Earth’s ‘missing fingerprint': what is it and why is it puzzling scientists?
Our understanding of the Earth’s climate has advanced rapidly in recent years. In response to global warming, climatologists have developed excellent models looking at the behaviour of the atmosphere and its linkage to both the solid land and the oceans.
For instance, we have uncovered the driving force behind El Niño, and can now make quite confident predictions of when it will strike and impact the global rainfall. We have also even learned how to predict the wild turbulence of tropical cyclones with sufficient accuracy to save thousands of lives.
But, frustratingly, there are still aspects of the atmosphere’s behaviour that we do not fully understand. One of these is the missing “fingerprint”. All our models say there should be a signal caused by increasing carbon dioxide which is so characteristic that it is like a fingerprint proving that the thief was there. The signal is part of the upper atmosphere warming more quickly than at the surface. The result should be a doughnut of air circling the earth at the tropics, which is warming far faster than the rest of the atmosphere.
The Fourth Assessment by the Intergovernmental Panel on Climate Change in 2007 not only showed the fingerprint very clearly, but also showed how it would grow and contribute to global warming as carbon dioxide concentrations increased:
These are cross-sections through the Earth’s atmosphere, from the South Pole on the left to the North Pole on the right, with altitude shown as pressure on the left-hand axis and as approximate height on the right. The “fingerprint” appears between the Tropics, between about 8 and 12km above the Earth’s surface .

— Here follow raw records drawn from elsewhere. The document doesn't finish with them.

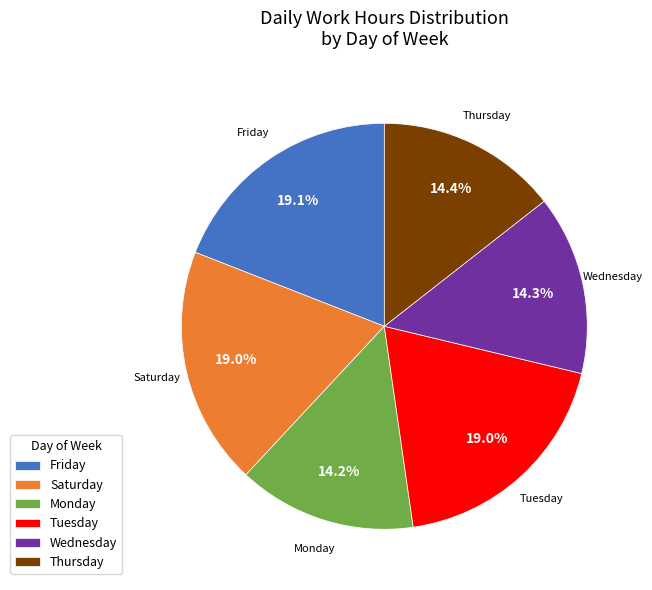

What percentage is NOT represented by Thursday?

85.6%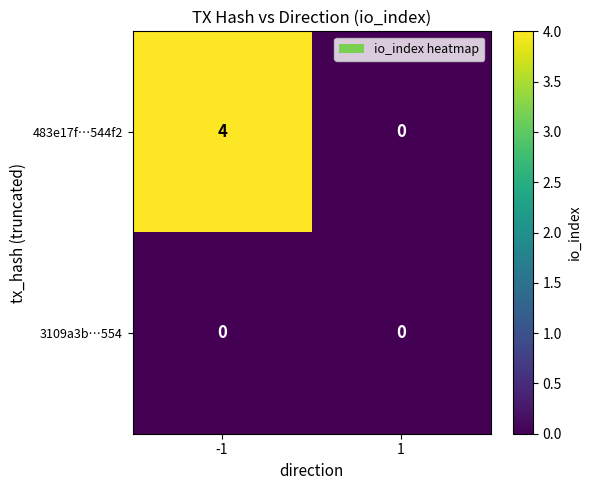

What is the difference between the highest and lowest values at -1?

4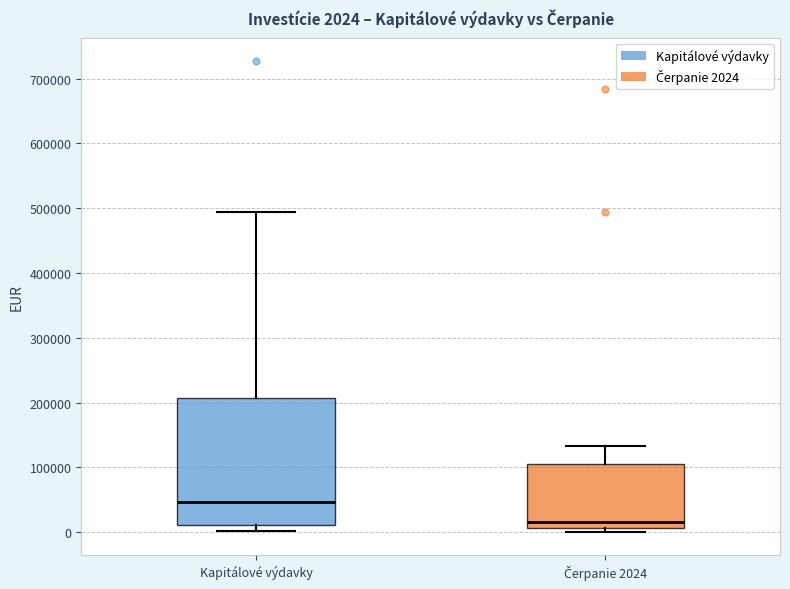

Which box is the tallest, from its lower edge to its upper edge?

Kapitálové výdavky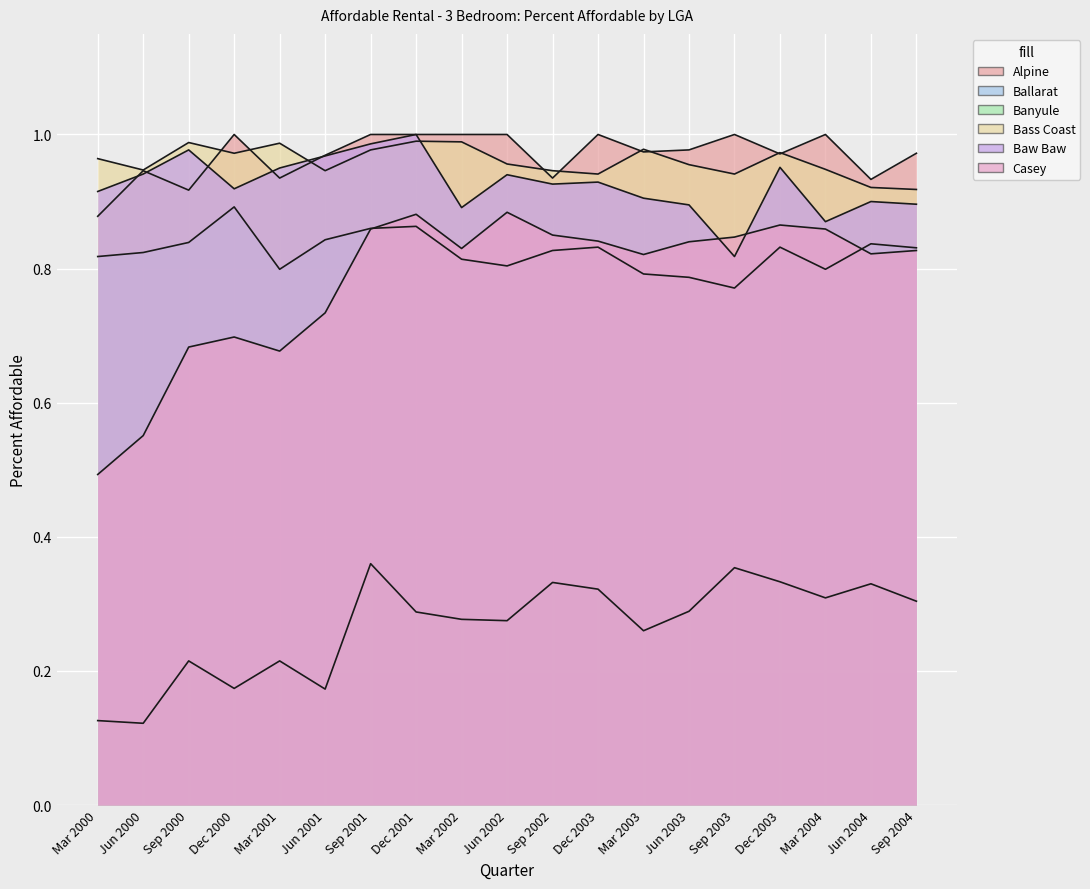

At how many categories does at least one series exceed 0?

19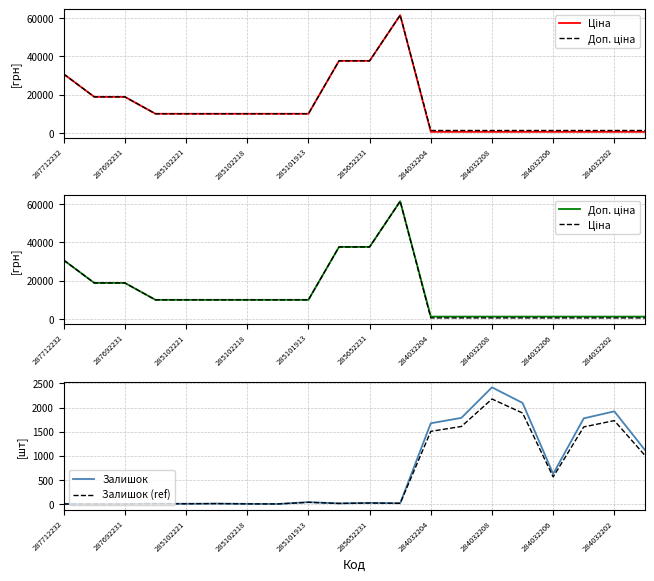

True or false: Доп. ціна and Залишок cross at least once.

True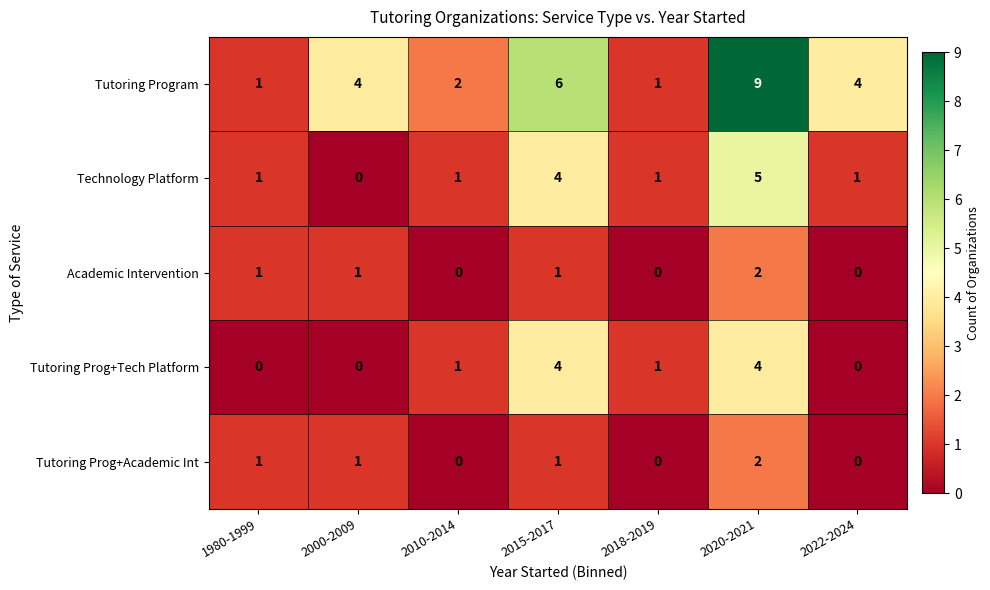

How many Tutoring Prog+Tech Platform values are between 0 and 4?

7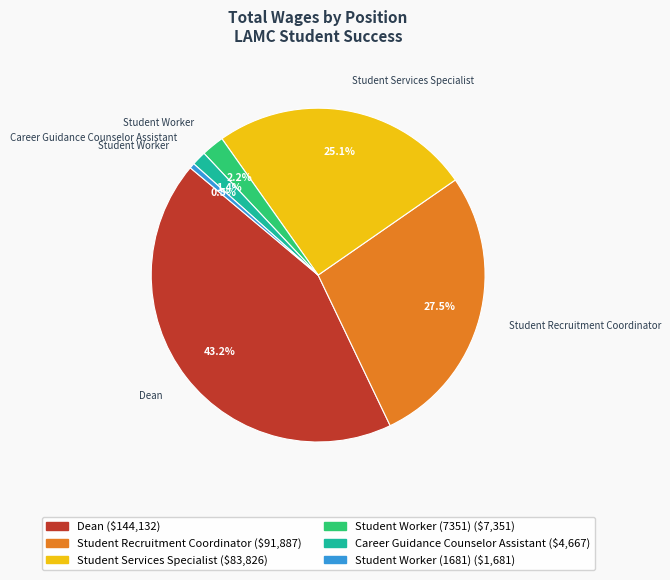

Approximately how many times larger is the value at Student Recruitment Coordinator compared to Student Services Specialist?

1.1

The report triggered a great search for the fingerprint. But, by the Fifth Assessment, in 2013 , there was low confidence in the data. In 2014, the American Physical Society convened a debate on the topic. Now, four sets of really reliable data had been found. These were records of balloons flown from four different weather stations. As they rose, instruments on the balloons had radioed back their position, the pressure and the local temperature. Such instrumented balloons are called radiosondes or just sondes. They showed that the fingerprint really was missing.
The tropical temperature profiles are shown on the diagram. The horizontal axis is the rate of change of temperature per decade, over the period 1979 to 2012, and the vertical axis shows the altitude. The red lines show the results of 29 different runs of the models. They had a wide range, between the solid maximum (“max”) and dashed minimum (“min”) line, with the average (“avg”) shown by the red squares. The blue lines show the same features of the sonde data, with the average shown by the blue dots.
Why we should worry
The models predict that the atmosphere should warm faster than the ground as the altitude increases. The sondes show an effectively constant rate of warming of 0.1℃ per decade up to 10,000m.
The data all predict faster warming at the North Pole, and that is precisely what we observe. So the models are almost right.
But without understanding why the fingerprint has failed to appear, our predictions of precisely how the rest of the globe will warm as carbon dioxide concentrations increase are rather uncertain. Wrestling with the complexities of the atmosphere, using the largest computers available, makes climatology one of the most fascinating of all sciences – and life depends on it.